Uitspraak
GERECHTSHOF ARNHEM-LEEUWARDEN
verzoeker in hoger beroep,
Gerechtshof Arnhem-Leeuwarden
In deze zaak gaat het om een echtscheiding tussen een man en een vrouw die in 2011 in Irak zijn gehuwd. De vrouw heeft de Nederlandse nationaliteit, terwijl de man de Iraakse nationaliteit heeft en een aanvraag voor de Nederlandse nationaliteit heeft ingediend. De vrouw heeft op 1 februari 2022 een verzoek tot echtscheiding ingediend. De rechtbank Midden-Nederland heeft op 24 juni 2022 een beschikking gegeven, waartegen de man in hoger beroep is gegaan. De mondelinge behandeling vond plaats op 31 januari 2023, waarbij beide partijen aanwezig waren, bijgestaan door hun advocaten.
Het hof heeft vastgesteld dat de man en de vrouw niet meer samenwonen en dat de situatie sinds de bestreden beschikking is gewijzigd. De man heeft erkend dat het huwelijk duurzaam is ontwricht, maar heeft zijn verzoek in hoger beroep niet ingetrokken om emotionele redenen. Het hof oordeelt dat de man geen belang meer heeft bij een beoordeling van zijn verzoek in hoger beroep, aangezien hij niet langer betwist dat het huwelijk duurzaam is ontwricht.

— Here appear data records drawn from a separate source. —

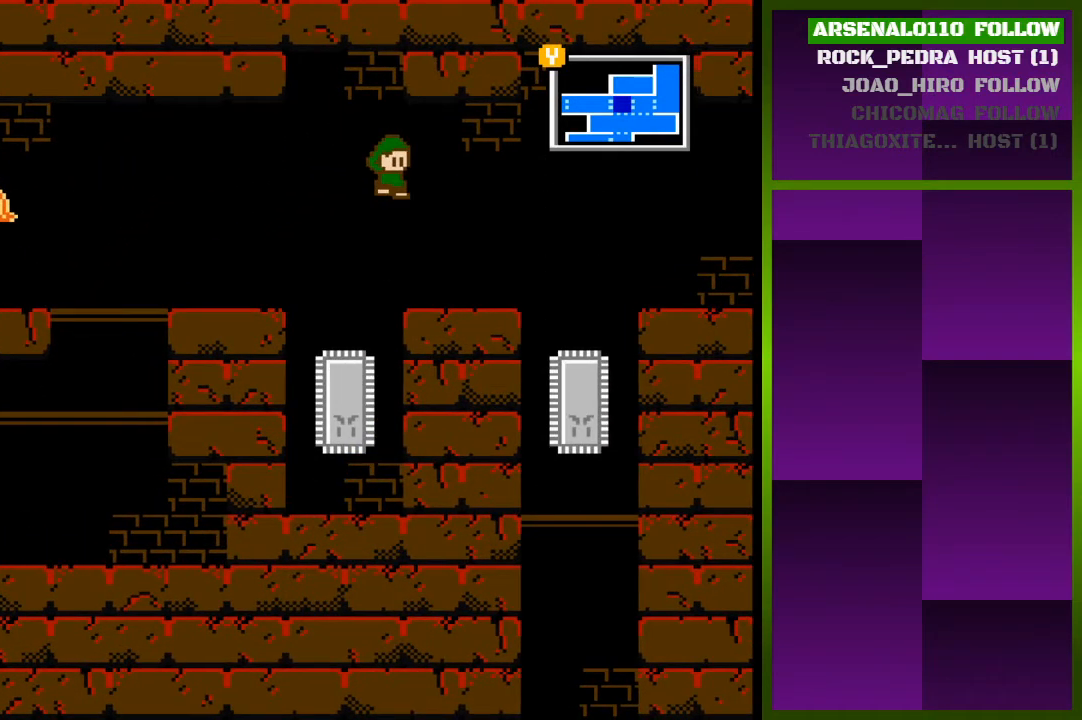
{"buttons": [], "events": [[67, "CROSS", "down"], [167, "CROSS", "up"], [300, "DPAD_RIGHT", "up"]]}
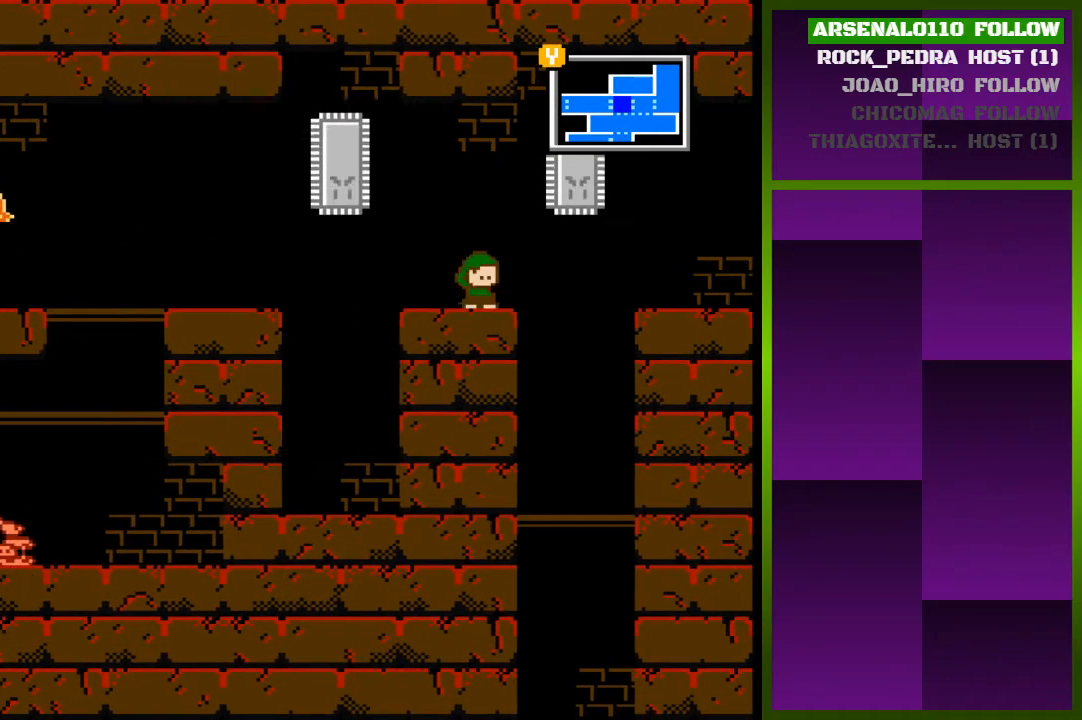
{"buttons": [], "events": []}
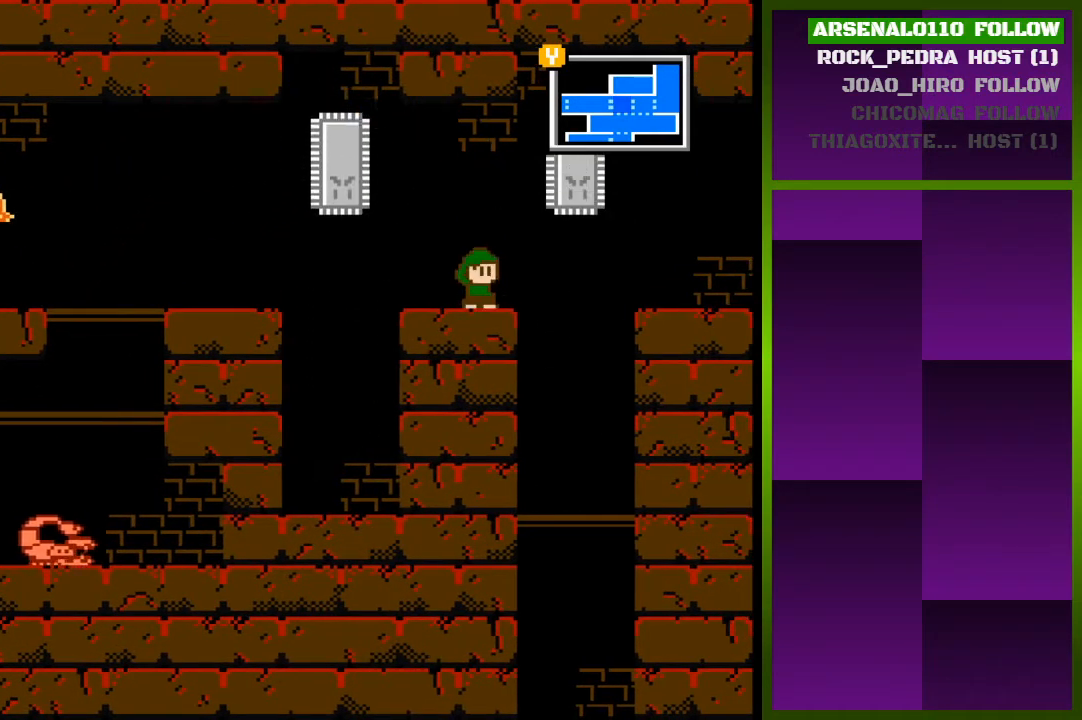
{"buttons": ["DPAD_RIGHT"], "events": [[267, "CROSS", "down"], [333, "DPAD_RIGHT", "down"], [467, "CROSS", "up"]]}
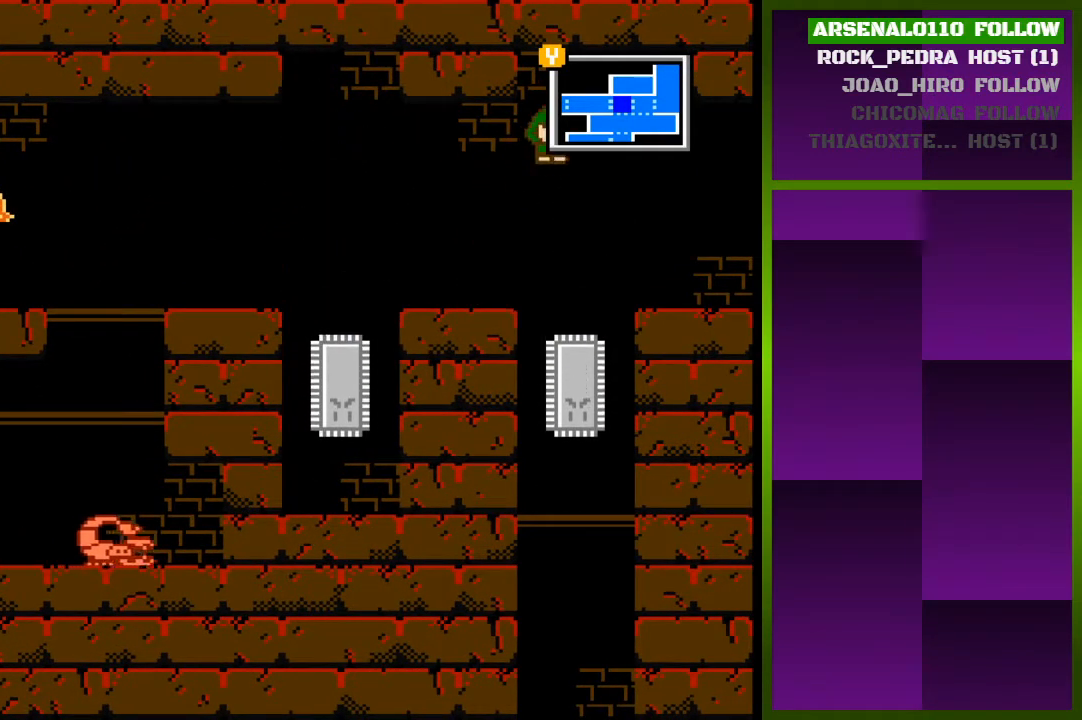
{"buttons": ["DPAD_RIGHT"], "events": []}
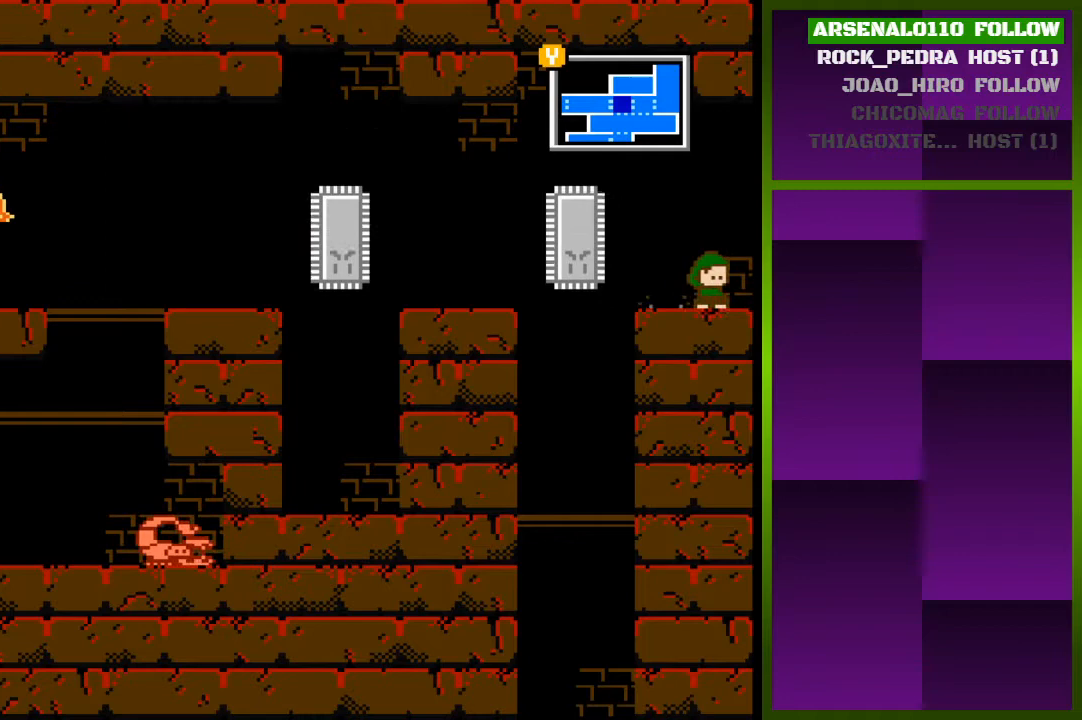
{"buttons": [], "events": [[400, "DPAD_RIGHT", "up"]]}
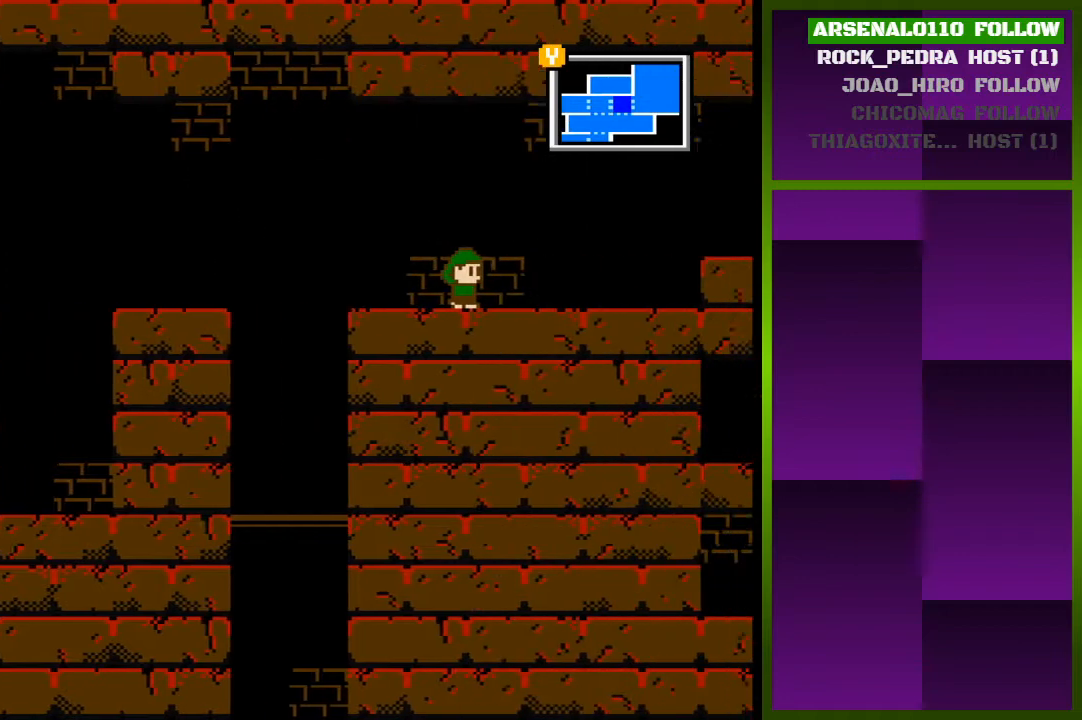
{"buttons": [], "events": []}
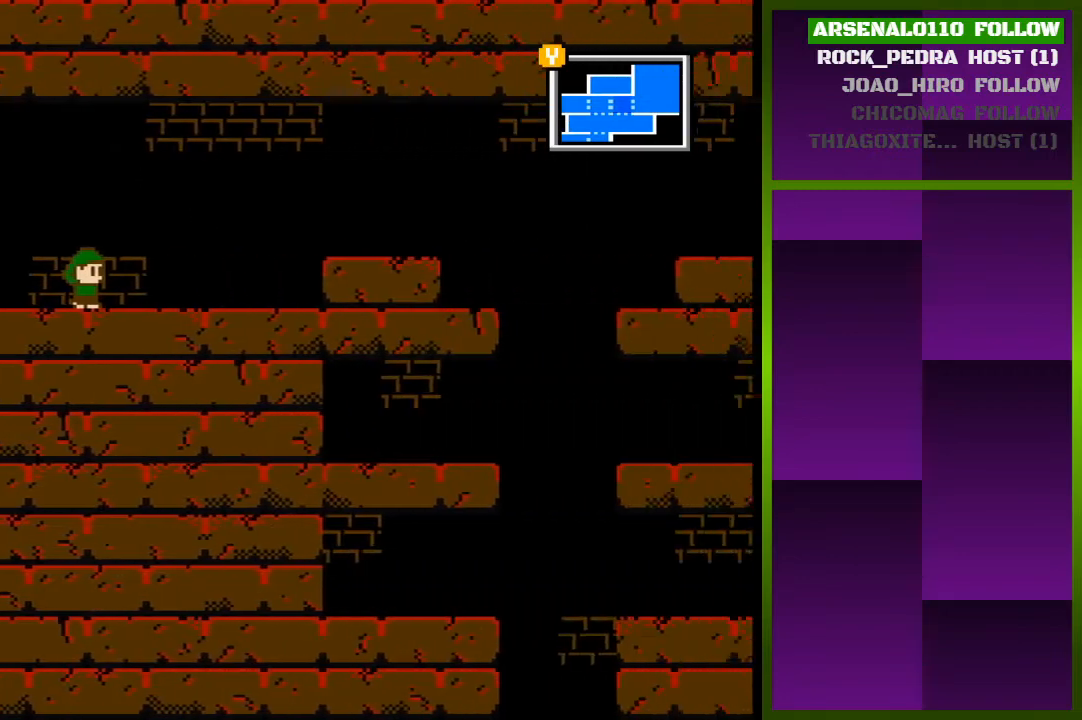
{"buttons": ["DPAD_RIGHT"], "events": [[500, "DPAD_RIGHT", "down"]]}
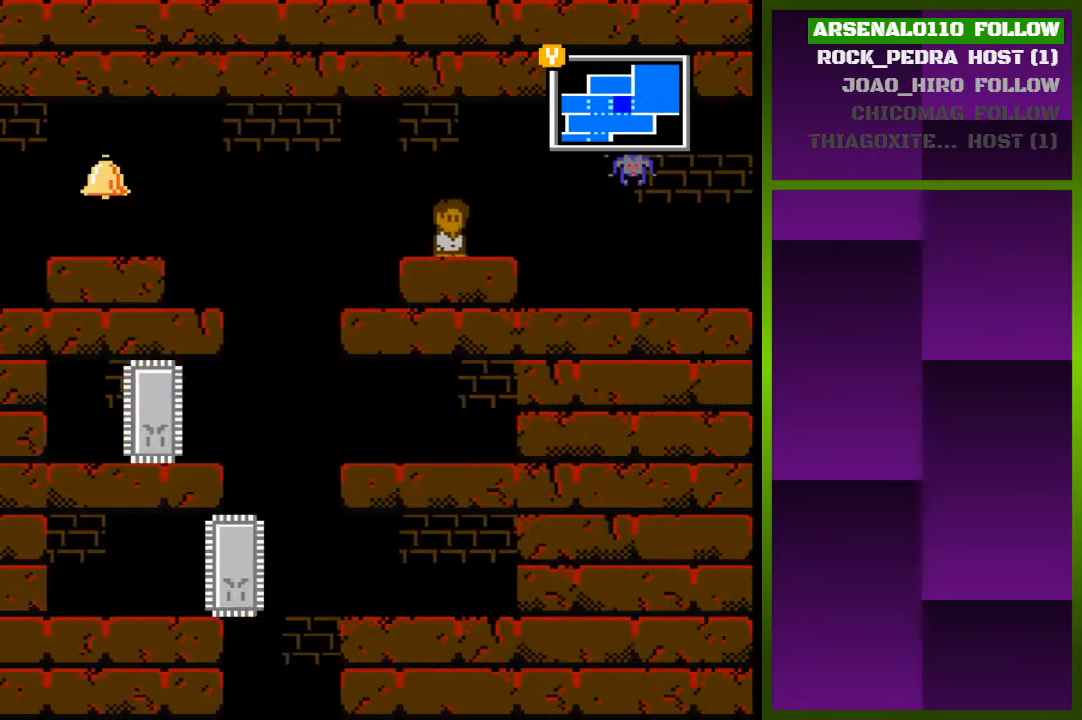
{"buttons": [], "events": [[367, "DPAD_RIGHT", "up"]]}
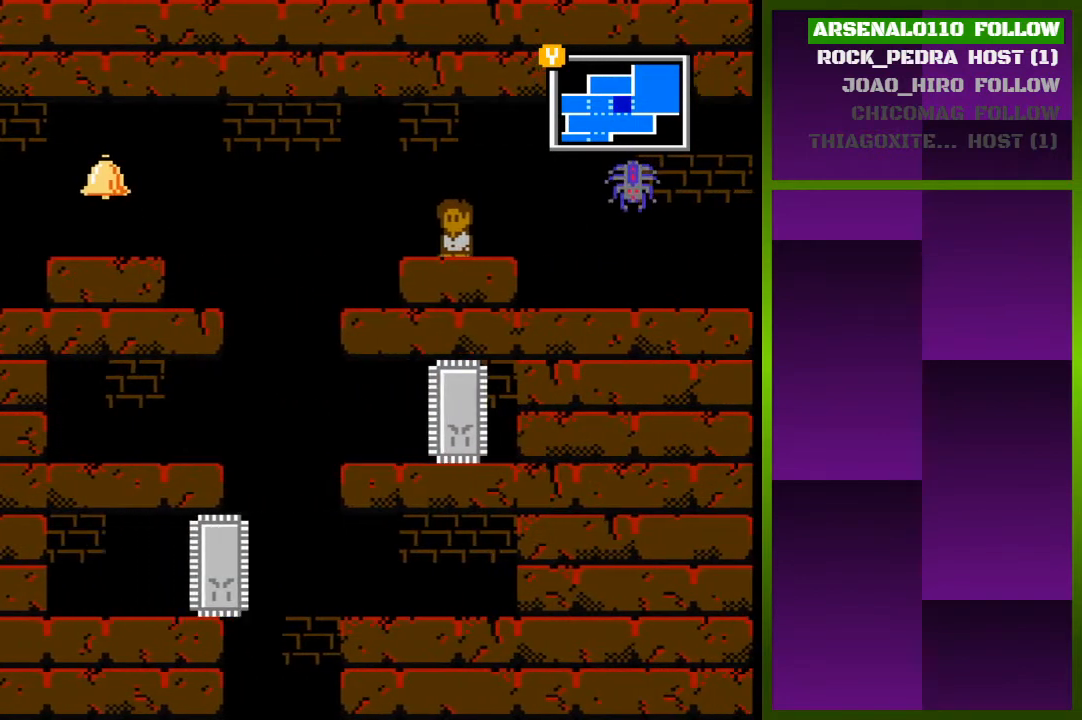
{"buttons": [], "events": [[67, "CROSS", "down"], [67, "DPAD_RIGHT", "down"], [200, "CROSS", "up"], [500, "DPAD_RIGHT", "up"]]}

Daarom heeft het hof de bestreden beschikking van de rechtbank bekrachtigd en het verzoek van de man afgewezen.
De beslissing van het hof is op 16 februari 2023 uitgesproken in het openbaar, waarbij de rechters P.B. Kamminga, R. Feunekes en M.H.F. van Vugt aanwezig waren, bijgestaan door griffier J.M. van Gastel-Goudswaard.